Wrong. I never said that the Historicist Jesus Hypothesis is simpler than your illustration. You just made that up. Please do not make up things about what other people say.

Sorry. I was "reading between the lines." You understand that the S scenario in the OP problem really does need to be split in two. Yet you imply that you and/or Carrier do not need to treat multiple scenarios for the Jesus problem.

In the context of the discussion here, "does not require multiple scenarios" implies "simpler than [Swammi's] illustration." But you don't feel that way. Okay.

But on the subject of "making up things about what other people say" let's look at this:

As you know, I have contended emphatically that only some scenarios need to be split into two. Do you or do you not agree with me?

If you agree with me, then the fact that you found one scenario that has a feature that requires it to be split does not prove that Carrier's analysis needs to be split.

If you don't agree that only some scnarios need to be split, then yes, you yourself our saying that all scenarios must be split, and yes, that splitting would , by definition, go on ad infinitum.

So which way is it?

Again the implication that I am obsessed with multiple scenarios and will split them willy-nilly into an infinitude of cases.
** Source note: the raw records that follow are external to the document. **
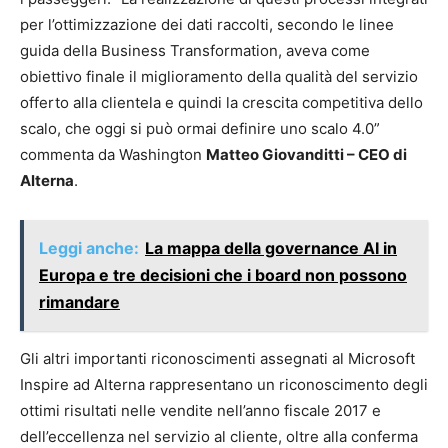
per l’ottimizzazione dei dati raccolti, secondo le linee
guida della Business Transformation, aveva come
obiettivo finale il miglioramento della qualità del servizio
offerto alla clientela e quindi la crescita competitiva dello
scalo, che oggi si può ormai definire uno scalo 4.0”
commenta da Washington
Matteo Giovanditti – CEO di
Alterna
.
Leggi anche:
La mappa della governance AI in
Europa e tre decisioni che i board non possono
rimandare
Gli altri importanti riconoscimenti assegnati al Microsoft
Inspire ad Alterna rappresentano un riconoscimento degli
ottimi risultati nelle vendite nell’anno fiscale 2017 e
dell’eccellenza nel servizio al cliente, oltre alla conferma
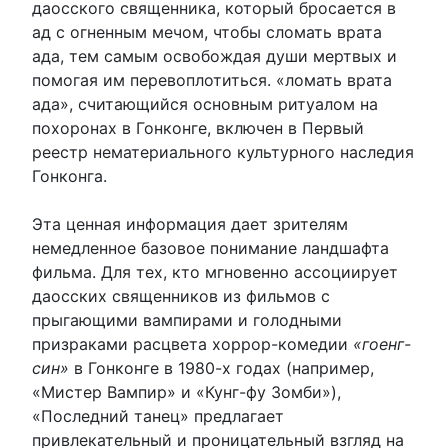
даосского священника, который бросается в
ад с огненным мечом, чтобы сломать врата
ада, тем самым освобождая души мертвых и
помогая им перевоплотиться. «ломать врата
ада», считающийся основным ритуалом на
похоронах в Гонконге, включен в Первый
реестр нематериального культурного наследия
Гонконга.
Эта ценная информация дает зрителям
немедленное базовое понимание ландшафта
фильма. Для тех, кто мгновенно ассоциирует
даосских священников из фильмов с
прыгающими вампирами и голодными
призраками расцвета хоррор-комедии
«гоенг-
син»
в Гонконге в 1980-х годах (например,
«Мистер Вампир» и «Кунг-фу Зомби»),
«Последний танец» предлагает
привлекательный и проницательный взгляд на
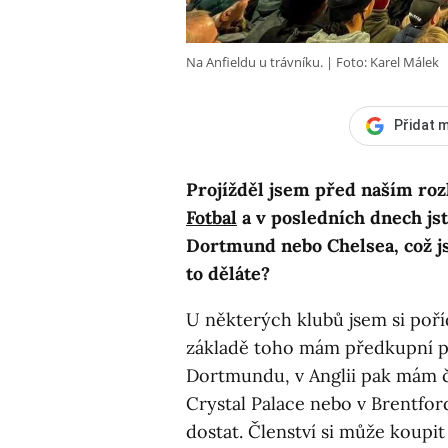
Na Anfieldu u trávníku.
Foto: Karel Málek
Přidat m
Projížděl jsem před naším ro
Fotbal
a v posledních dnech jst
Dortmund nebo Chelsea, což jso
to děláte?
U některých klubů jsem si poří
základě toho mám předkupní pr
Dortmundu, v Anglii pak mám 
Crystal Palace nebo v Brentfo
dostat. Členství si může koupit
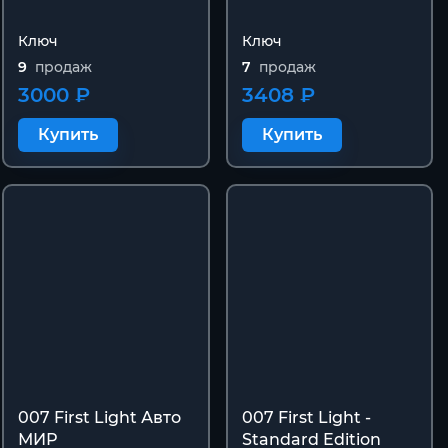
Ключ
Ключ
9
продаж
7
продаж
3000 ₽
3408 ₽
Купить
Купить
007 First Light Авто
007 First Light -
МИР
Standard Edition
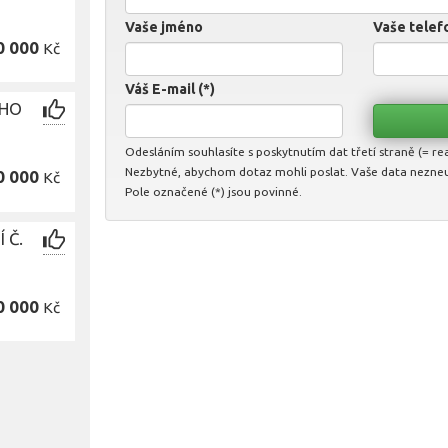
Vaše jméno
Vaše telefo
0 000
Kč
Váš E-mail (*)
ÍHO
Odesláním souhlasíte s poskytnutím dat třetí straně (= real
Nezbytné, abychom dotaz mohli poslat. Vaše data nezne
0 000
Kč
Pole označené (*) jsou povinné.
 Č.
0 000
Kč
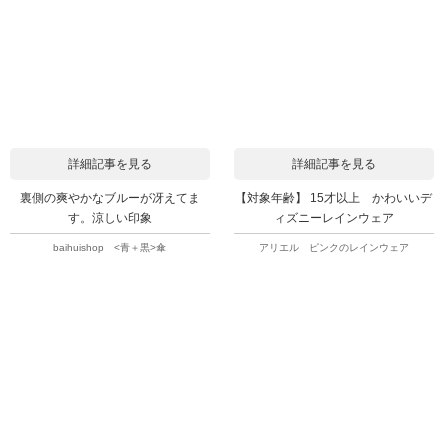
詳細記事を見る
詳細記事を見る
裏側の爽やかなブルーが冴えてま
【対象年齢】 15才以上 かわいいデ
す。涼しい印象
ィズニーレインウェア
baihuishop <青＋黒>傘
アリエル ピンクのレインウェア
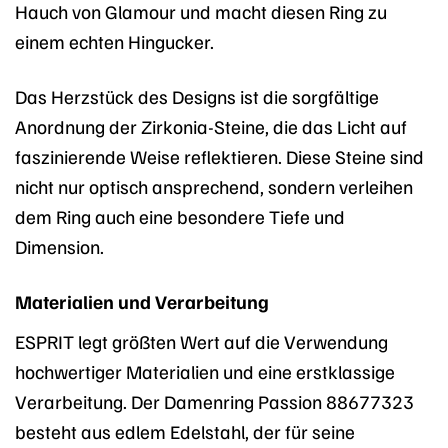
Hauch von Glamour und macht diesen Ring zu
einem echten Hingucker.
Das Herzstück des Designs ist die sorgfältige
Anordnung der Zirkonia-Steine, die das Licht auf
faszinierende Weise reflektieren. Diese Steine sind
nicht nur optisch ansprechend, sondern verleihen
dem Ring auch eine besondere Tiefe und
Dimension.
Materialien und Verarbeitung
ESPRIT legt größten Wert auf die Verwendung
hochwertiger Materialien und eine erstklassige
Verarbeitung. Der Damenring Passion 88677323
besteht aus edlem Edelstahl, der für seine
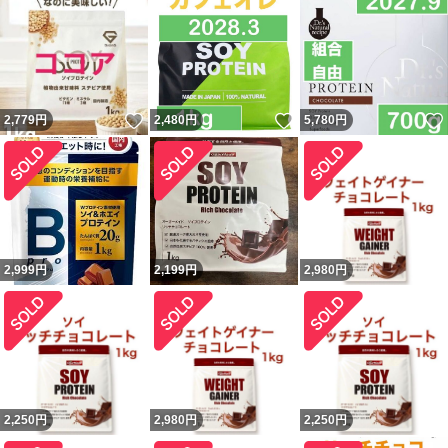
いいね！
いいね！
2,779
円
2,480
円
5,780
円
2,999
円
2,199
円
2,980
円
2,250
円
2,980
円
2,250
円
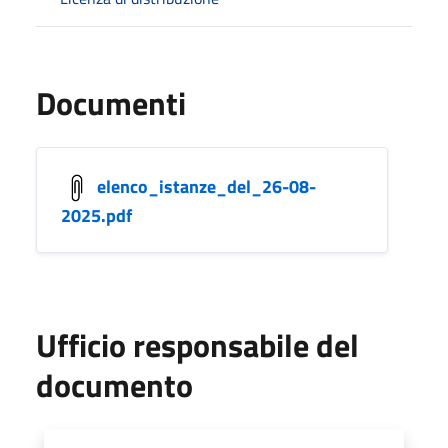
Documenti
elenco_istanze_del_26-08-
2025.pdf
Ufficio responsabile del
documento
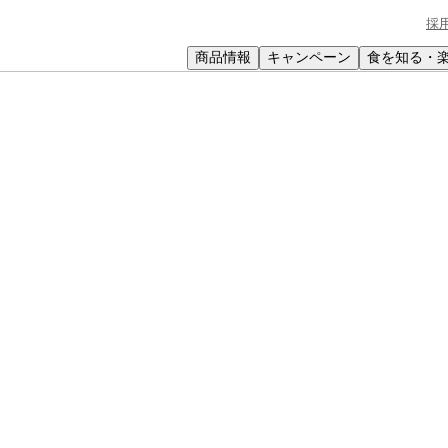
採
商品情報
キャンペーン
食を知る・
小学生
中高生
成人
シニア
教育機関の方
入り広島風お好み焼き
み焼き
まとめて、作りやすい！食べやすい！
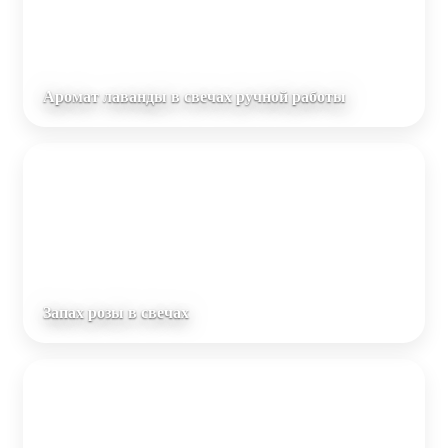
Аромат лаванды в свечах ручной работы
Запах розы в свечах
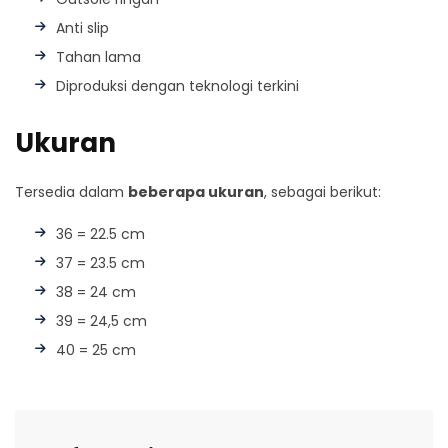
Anti slip
Tahan lama
Diproduksi dengan teknologi terkini
Ukuran
Tersedia dalam
beberapa ukuran
, sebagai berikut:
36 = 22.5 cm
37 = 23.5 cm
38 = 24 cm
39 = 24,5 cm
40 = 25 cm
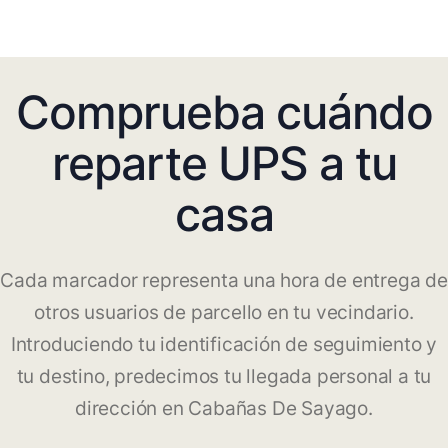
Comprueba cuándo
reparte UPS a tu
casa
Cada marcador representa una hora de entrega de
otros usuarios de parcello en tu vecindario.
Introduciendo tu identificación de seguimiento y
tu destino, predecimos tu llegada personal a tu
dirección en Cabañas De Sayago.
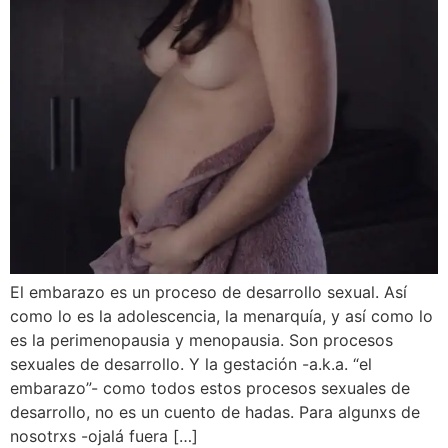
El embarazo es un proceso de desarrollo sexual. Así
como lo es la adolescencia, la menarquía, y así como lo
es la perimenopausia y menopausia. Son procesos
sexuales de desarrollo. Y la gestación -a.k.a. “el
embarazo”- como todos estos procesos sexuales de
desarrollo, no es un cuento de hadas. Para algunxs de
nosotrxs -ojalá fuera […]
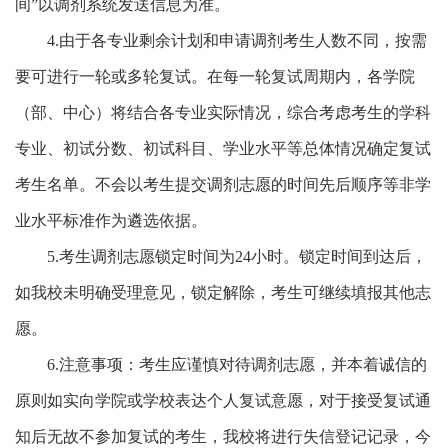
间”以调剂系统发送信息为准。
4.
由于各专业剩余计划和申请调剂考生人数不同，按需
要可进行一轮或多轮复试。在每一轮复试周期内，各学院
（部、中心）将结合各专业实际情况，综合考虑考生的学科
专业、初试分数、初试科目、学业水平等总体情况确定复试
考生名单。不会以考生提交调剂志愿的时间先后顺序等非学
业水平标准作为遴选依据。
5.
考生调剂志愿锁定时间为
24
小时。锁定时间到达后，
如我校未明确受理意见，锁定解除，考生可继续填报其他志
愿。
6.
注意事项：考生应谨慎对待调剂志愿，并本着诚信的
原则如实向学院或学校表达个人复试意愿，对于接受复试通
知后无故不参加复试的考生，我校将进行失信登记记录，今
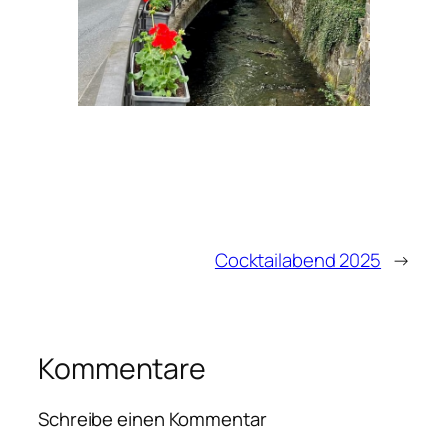
Cocktailabend 2025
→
Kommentare
Schreibe einen Kommentar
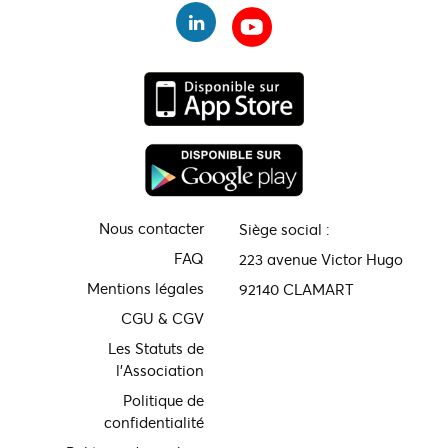
Nous contacter
Siège social :
FAQ
223 avenue Victor Hugo
Mentions légales
92140 CLAMART
CGU & CGV
Les Statuts de
l'Association
Politique de
confidentialité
Ridiculous?

I have already specifically mentioned different scenarios of the Mythic Jesus that I would need clarification on. Some examples:

(1) What is the Mythicist stand on Josephus' "brother of Jesus" mention? Does Carrier still think that was Jesus ben Damneus? I would want to address the different cases separately. (Unless all you Mythicists go along with Carrier's laughable solution.)

(2) Were Chrestus and Christ the same person or not? Argument details are VERY different for the two cases. Unless Mythicists have a consensus answer to this question, I would want to assess the scenarios separately.

These are just two examples. I'd like to see Mythicist scenario(s) fleshed out in detail before I evaluate their probabilities. Do you have a detailed consensus scenario you can point to?

The "getaway driver" case was NOT difficult or unusual. It was intended just to illustrate that even VERY TRIVIAL problems may involve multiple scenarios. You SEEM to be (agreeing with Carrier in?) saying that the Jesus problem lacks the complexity of the simple toy problem in OP. This claim strikes me as odd.

 

[Swammerdami]

Where does Carrier even get the .9's and .1's from?

Huh? The .9s and .1 come from your opening post! And since Carrier most likely did not read your opening post, he didn't get those .9s and .1s.

But you USED the .9's and .1's in your proposed Carrierite analysis. (Numbers that don't arise without considering the sub-scenarios.)